Tech for your connected self

​Charged Up: A love letter to my (nearly) lost Garmin Fenix 5

You just don't know what you've got 'til it's gone

A slightly different tact for this week's Charged Up – rather than berate the state of the wearable tech industry, I wanted to muse over what was nearly a grave personal tech tragedy.

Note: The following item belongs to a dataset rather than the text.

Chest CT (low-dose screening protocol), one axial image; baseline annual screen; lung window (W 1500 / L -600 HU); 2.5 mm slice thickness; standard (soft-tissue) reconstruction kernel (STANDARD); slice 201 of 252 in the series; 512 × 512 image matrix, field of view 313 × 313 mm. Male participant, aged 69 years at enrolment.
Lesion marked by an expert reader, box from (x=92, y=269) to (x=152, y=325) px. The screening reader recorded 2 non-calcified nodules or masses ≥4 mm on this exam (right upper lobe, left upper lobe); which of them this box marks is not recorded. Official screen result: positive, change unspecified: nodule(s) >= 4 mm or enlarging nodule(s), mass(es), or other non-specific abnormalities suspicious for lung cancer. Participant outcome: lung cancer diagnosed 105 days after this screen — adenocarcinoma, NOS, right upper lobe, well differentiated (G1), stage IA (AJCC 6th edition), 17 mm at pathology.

Last week I nearly lost my Fenix 5. Thanks to my wife putting it "safely" in a shoe box, which was subsequently chucked into the back of a car, I was without my Fenix for 48 hours. Missing presumed dead. Gone forever.

Essential reading: How to understand and increase VO2 Max

I went through all the stages of grief – denial and uncontrollable sobbing, a brief period pretending it was fine – then settled into the worst stage of all: never wanting to go for a run ever again.

So wedded have I become to the Garmin and the data it churns out, the thought of training without Garmin's metrics was just intolerable. While the Fenix 2 and Fenix 3 were both great training companions – before losing their place on my wrist to the Apple Watch Series 2 – the Fenix 5 has proved immovable.

And it's not just me who feels that way:

Added, post workout data such as Training Effect, which offers an insight into the effectiveness of each workout, are an indispensable part of my post-workout data sampling.

I have watched my VO2 Max score soar (ok, stutteringly rise) as I embarked on my training plan in January – and is a huge motivator to keep pushing on. VO2 Max is in my opinion, the best measure of physical fitness, and Garmin uses it best.

And likewise, Training Status is the biggest miss of all using software algorithms to examine changes in your VO2 Max fitness level and your current training load to determine whether your current regime is beneficial.

Charged up: A love letter to my (nearly) lost Fenix 5

I now live by the single word displayed on my Fenix. If my watch isn't saying "Productive" – meaning that my workouts are improving my fitness, I'm not happy. "Maintaining" and "recovery" aren't good enough. Don't even talk to me about "Unproductive" and the dreaded "Detraining."

These biometric insights have got under my skin. And for 48 hours, they were all gone and with it my motivation. How could I head out to the running track to bust out a grueling interval session and not know that it was adding to my stats?

It was evidence, if it was ever needed, that fitness tech now plays an essential role in my fitness – but in a way that wasn't necessarily so obvious. It's a huge motivational factor for me now, I just hadn't realised how much.